Об акте освидетельствования его в специальном присутствии он говорил неохотно и немного. Против довольно общего обыкновения почитать это актом величайшей важности, он так не думал, и от него даже трудно было узнать поименно: кто именно присутствовал при том, когда его признали сумасшедшим. Он делал кисловатую позу рожи и говорил:
– Были там не яше велыки паны… всiх их аж до черта, так что и помнить не можно, и всякий на тебя очи бочит, и усами гогочит, и хочет разговаривать… Тпфу им, – совсiм волнение достать можно!..
– Ну, а вы же все-таки хорошо с ними говорили?

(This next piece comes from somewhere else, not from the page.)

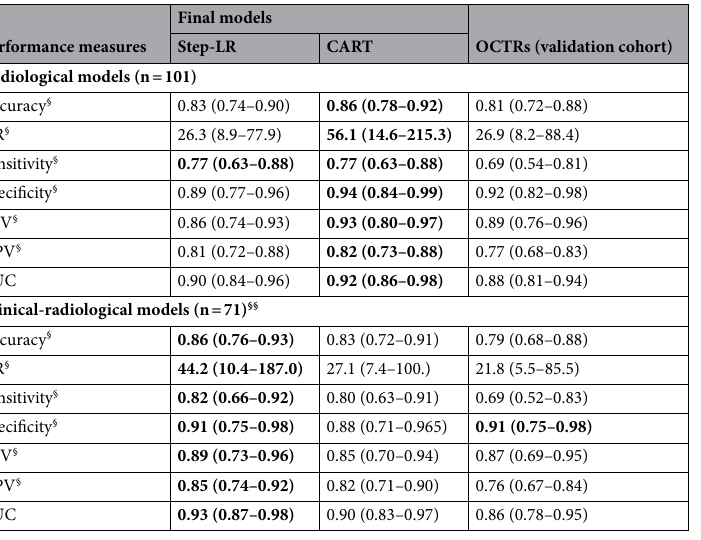
Table 5. Performances of the final, trained, multivariate models and on-call teleradiologists’ conclusions on the independent validation cohort. Regarding the teleradiologists’ performances, they correspond to conclusion = (1), (2), (3) or (4) versus conclusion = (5). Accuracy, OR, sensitivity, specificity, PPV, NPV and AUC are given with 95% confidence interval. The highest diagnostic performance measure for each line is highlighted in bold. AUC area under the ROC curve, CART classification and regression tree; NPV negative predictive value; OCTRs on call teleradiologists; OR odds ratio; PPV positive predictive value; Step-LR stepwise binary logistic regression. § The diagnostic performances are calculated after dichotomizing the predicted probability for RT-PCR + per 0.5. §§ Thirty of the 101 patients from the validation cohort were excluded because of missing values (all from clinical variables).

– Да говорил же, говорил… Но, послушайте: чтобы я хорошо или нехорошо говорил, – за это я вам заручать за себя не могу, потому что, знаете, от этого их приставания со мною тоже случилось волнение, – может, больше через то, что у меня отняли из рук чулок вязать и положили его на свод законов, на этажерку. Я говорил: «Не отбирайте у меня, – я привык чулок вязать и на все могу отвечать при вязанье», но прокурор, или то не прокурор, и полковник сказали, что это невозможно, ибо я должен сосредоточиться, так как от этого многое зависит. И стали меня пытать: через что я так вздумал опасоваться везде потрясователей и искать их в шляпах земли греческой? И я все по всей святой правде ответил, что такая была повсеместно говорка, и я желал отличиться и получить орден, в чем мне и господин полковник хотел оказать поддержку, но паны, мабуть, взяли это за лживое и переглянулись с улыбкой, а меня спросили: «Зачем же вы не надлежащее лицо взяли?» Я отвечал: «По ошибке, и прошу в том помиловать, ибо он скакал в греческой шляпе». А тогда вдруг и посыпали с разнейших сторон все спрашивать разное:
– Зачем вы изменили ваши виды и намерения?
– Не было никаких намерений!
– Отчего же вы так струсились?
– Помилуйте, как же его не струситься, когда он вдруг под дождем среди темного леса меня завез и вдруг выпрягает одного коня, а другому бьет в ногу гвоздь и говорит, что мне дадут орден бешеной собаки!.. И после того я вижу папирки[70] и понимаю, что это и есть то самое, что мы учили о Франции, которая соделалась республикой!.. И я сейчас же захотел это все скорей уменьчтожить, но далее… вот могут сказать господин князь, который тогда меня взял, и кормил, и поил, и от темной ночи взирал… А меня спрашивают: «Что на вас так повлияло, что вы у князя совсем переменились?» Как же это объяснить, чего я сам не заметил, как сделалось! Может быть, потому, что я болен был и вспоминал «смерть и суд», и я понял ничтожество. А может быть, от влияния добрых людей стал любить тишноту и ненавидеть скоки, и рычания, и мартальезу. Пойте вот что хотите, а я никаких бетизов делать не хочу и кричу вам: «Дайте мой чулок!» И все неудержимо раз от разу громче: «Дайте мне чулок вязать!.. Дайте мне чулок вязать!..» А когда ж они не хотели мне дать, то что я виноват в том, что меня волнение охватило! О боже мой! Я и не помню, как я вскочил на стол, и зарыдал, и зачал топотаться ногами и ругать всех наипозорнейшими словами, какими даже никогда и не ругался, и ужаснеющим голосом вскрикивал: «Дайте мне чулок вязать, гаспиды! Дайте чулок вязать, ибо я вам черт знае якие бетизы сейчас на столе наделаю!» И потом уже ничего не помню, аж до того часу, как снова увидал себя здесь на койке в свивальниках. И тогда опять сказал: «Дайте чулок вязать!» И когда мне дали – я и утишился. А вот теперь знову вспомнил, як тi гаспиды хотели, щоб я мартальезу заспiвал, и… ой, знову… дайте мне скорее мой чулок вязать!, а то я буду в волнении!